▸ **Problem statement**
After locating the line with "pinky mcp: (60, 102)" in the entries below, output it and each following line up to and including the line with "middle tip: (349, 787)", exactly and without pictures.

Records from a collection
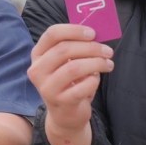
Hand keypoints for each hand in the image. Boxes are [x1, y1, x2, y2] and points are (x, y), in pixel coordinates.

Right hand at [27, 24, 112, 144]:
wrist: (65, 114)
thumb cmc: (68, 82)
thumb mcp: (65, 63)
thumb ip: (75, 47)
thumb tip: (96, 34)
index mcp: (38, 55)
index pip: (52, 34)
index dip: (74, 30)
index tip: (93, 33)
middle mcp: (37, 70)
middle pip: (64, 49)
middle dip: (91, 48)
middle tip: (108, 51)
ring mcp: (46, 87)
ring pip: (74, 67)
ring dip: (96, 63)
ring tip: (108, 64)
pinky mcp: (60, 102)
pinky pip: (82, 87)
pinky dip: (94, 81)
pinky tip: (96, 80)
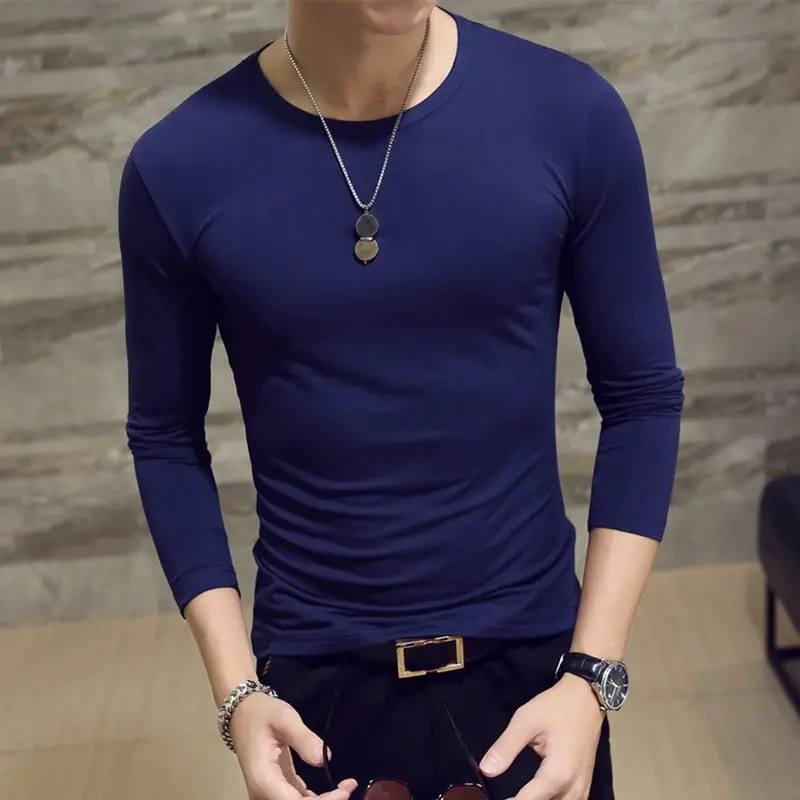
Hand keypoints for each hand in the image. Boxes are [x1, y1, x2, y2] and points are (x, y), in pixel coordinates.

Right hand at [230, 691, 356, 799]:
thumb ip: (304, 739)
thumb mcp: (285, 719)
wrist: (243, 711)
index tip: (344, 791)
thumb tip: (324, 759)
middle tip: (349, 787)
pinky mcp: (274, 787)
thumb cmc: (263, 713)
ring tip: (345, 787)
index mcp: (263, 779)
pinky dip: (314, 799)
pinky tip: (332, 790)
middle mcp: (262, 792)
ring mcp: (267, 792)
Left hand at [479, 675, 604, 799]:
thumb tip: (486, 770)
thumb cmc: (555, 707)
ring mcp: (582, 790)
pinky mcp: (584, 786)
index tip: (493, 799)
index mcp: (558, 774)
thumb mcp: (525, 721)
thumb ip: (505, 748)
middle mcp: (573, 788)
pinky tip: (536, 796)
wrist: (586, 698)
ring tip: (517, 795)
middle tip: (504, 794)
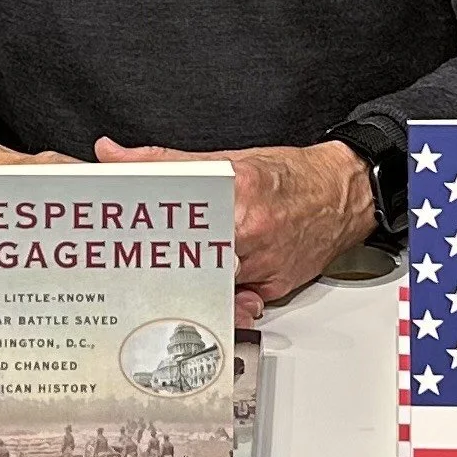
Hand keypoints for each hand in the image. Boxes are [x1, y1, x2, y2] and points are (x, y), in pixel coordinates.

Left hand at [94, 138, 374, 312]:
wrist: (342, 194)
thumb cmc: (289, 176)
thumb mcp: (227, 159)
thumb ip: (166, 161)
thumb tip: (114, 155)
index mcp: (235, 193)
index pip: (175, 218)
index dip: (142, 233)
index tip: (117, 240)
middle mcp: (250, 231)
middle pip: (187, 257)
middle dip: (156, 264)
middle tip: (125, 269)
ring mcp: (263, 263)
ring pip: (208, 285)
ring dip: (183, 284)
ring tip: (154, 286)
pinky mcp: (273, 288)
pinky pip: (233, 301)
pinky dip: (217, 298)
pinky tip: (201, 293)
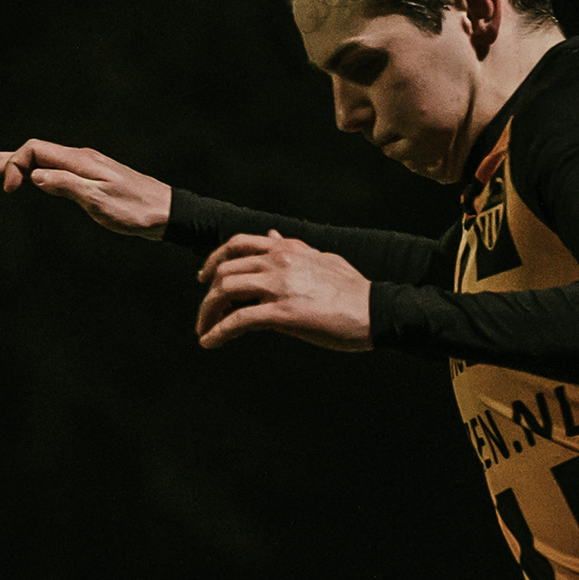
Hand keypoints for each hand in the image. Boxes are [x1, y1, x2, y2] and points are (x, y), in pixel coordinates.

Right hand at [0, 140, 171, 237]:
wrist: (167, 213)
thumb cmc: (136, 210)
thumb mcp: (100, 202)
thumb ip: (67, 186)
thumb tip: (35, 175)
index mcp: (79, 160)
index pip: (34, 150)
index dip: (13, 166)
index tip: (8, 192)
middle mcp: (79, 158)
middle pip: (33, 153)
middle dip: (2, 162)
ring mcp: (84, 167)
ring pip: (42, 160)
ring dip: (13, 165)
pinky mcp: (90, 178)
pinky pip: (54, 169)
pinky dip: (33, 171)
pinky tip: (28, 176)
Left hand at [195, 231, 372, 353]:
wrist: (374, 310)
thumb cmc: (352, 289)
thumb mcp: (321, 258)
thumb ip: (294, 247)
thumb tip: (273, 236)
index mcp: (286, 249)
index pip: (236, 244)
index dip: (214, 260)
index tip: (204, 277)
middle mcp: (278, 261)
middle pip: (225, 270)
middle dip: (208, 293)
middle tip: (205, 312)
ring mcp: (279, 286)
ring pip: (225, 291)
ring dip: (208, 313)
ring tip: (204, 329)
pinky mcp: (283, 313)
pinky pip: (238, 320)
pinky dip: (218, 332)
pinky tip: (209, 343)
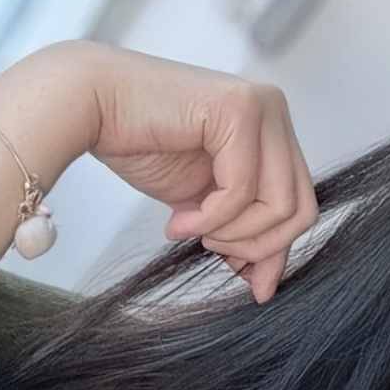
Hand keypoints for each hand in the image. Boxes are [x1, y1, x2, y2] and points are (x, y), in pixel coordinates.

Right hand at [82, 41, 317, 303]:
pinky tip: (178, 218)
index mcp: (273, 130)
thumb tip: (267, 283)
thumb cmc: (140, 146)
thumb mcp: (206, 201)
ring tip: (190, 230)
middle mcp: (276, 112)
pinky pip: (243, 190)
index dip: (278, 250)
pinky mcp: (239, 109)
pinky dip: (211, 217)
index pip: (300, 203)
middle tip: (212, 250)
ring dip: (232, 233)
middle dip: (258, 246)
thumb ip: (242, 229)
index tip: (252, 285)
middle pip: (301, 208)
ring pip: (281, 204)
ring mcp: (262, 107)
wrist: (88, 105)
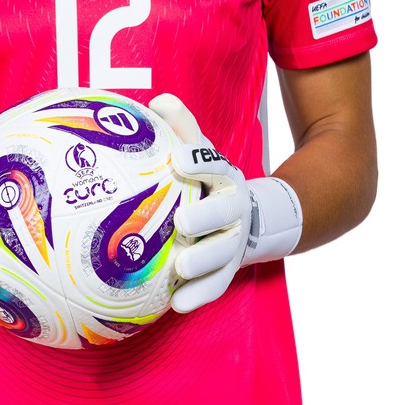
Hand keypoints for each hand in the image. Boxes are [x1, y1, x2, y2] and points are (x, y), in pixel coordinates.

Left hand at [150, 94, 302, 314]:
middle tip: (182, 222)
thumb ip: (181, 126)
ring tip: (180, 266)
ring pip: (222, 253)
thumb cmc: (206, 179)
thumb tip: (157, 102)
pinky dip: (200, 295)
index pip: (214, 164)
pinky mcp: (228, 270)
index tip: (178, 159)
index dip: (199, 160)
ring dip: (203, 261)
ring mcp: (233, 241)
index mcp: (223, 176)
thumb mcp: (198, 148)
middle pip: (224, 213)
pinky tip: (177, 302)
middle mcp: (233, 208)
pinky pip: (217, 284)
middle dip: (206, 217)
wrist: (247, 217)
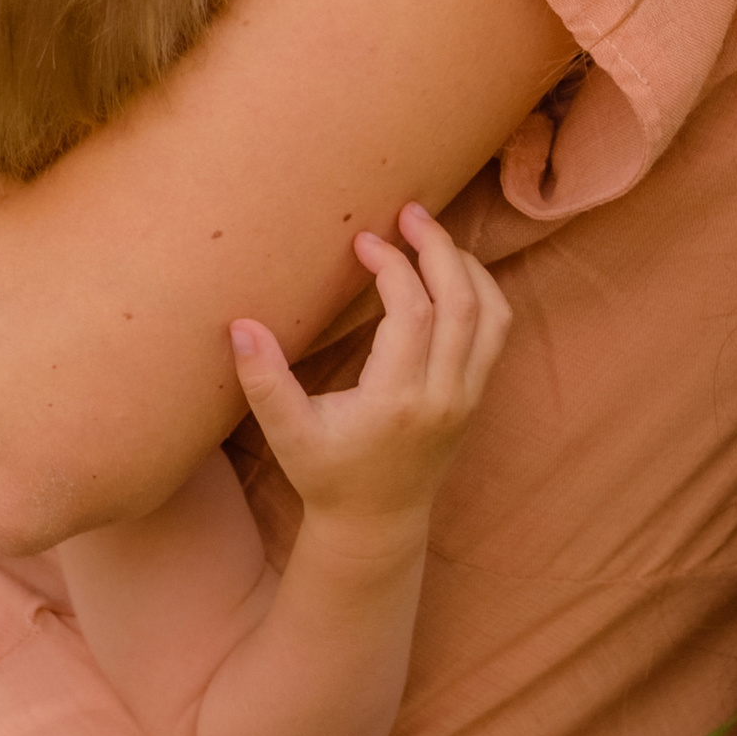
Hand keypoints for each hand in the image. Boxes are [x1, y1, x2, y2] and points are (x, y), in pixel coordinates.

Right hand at [227, 203, 511, 537]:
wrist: (377, 524)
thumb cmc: (327, 475)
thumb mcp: (288, 432)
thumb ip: (264, 380)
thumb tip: (240, 325)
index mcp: (398, 399)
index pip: (411, 312)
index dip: (391, 266)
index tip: (362, 241)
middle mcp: (443, 395)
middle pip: (463, 303)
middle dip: (438, 247)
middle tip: (409, 211)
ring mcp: (466, 396)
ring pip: (492, 314)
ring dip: (466, 265)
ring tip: (431, 234)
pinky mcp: (475, 396)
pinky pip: (496, 331)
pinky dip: (482, 291)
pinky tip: (450, 271)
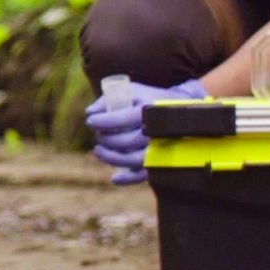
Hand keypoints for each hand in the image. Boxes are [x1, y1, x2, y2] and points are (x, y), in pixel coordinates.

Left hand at [84, 79, 206, 185]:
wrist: (180, 109)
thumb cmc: (149, 98)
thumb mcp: (132, 90)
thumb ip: (109, 98)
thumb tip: (89, 112)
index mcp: (149, 111)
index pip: (122, 119)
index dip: (102, 121)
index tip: (90, 121)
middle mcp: (156, 131)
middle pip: (126, 141)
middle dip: (106, 139)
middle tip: (98, 134)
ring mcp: (160, 148)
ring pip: (133, 160)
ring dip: (111, 158)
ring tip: (98, 150)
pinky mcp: (160, 162)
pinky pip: (145, 175)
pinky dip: (128, 179)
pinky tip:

▸ **Answer to this task**
pinky mcp: (60, 102)
pinky pip: (82, 87)
pinky dip: (94, 81)
pinky tip: (96, 80)
Hand keypoints for each hand in the image. Boxes are [x1, y1, x2, y2] and points are (x, y), in pixel coordinates.

Right hand at [230, 691, 356, 799]:
thumb ip: (304, 739)
thumb mcp: (285, 719)
wrist: (243, 711)
index tip: (344, 791)
thumb tip: (324, 759)
middle tip: (349, 787)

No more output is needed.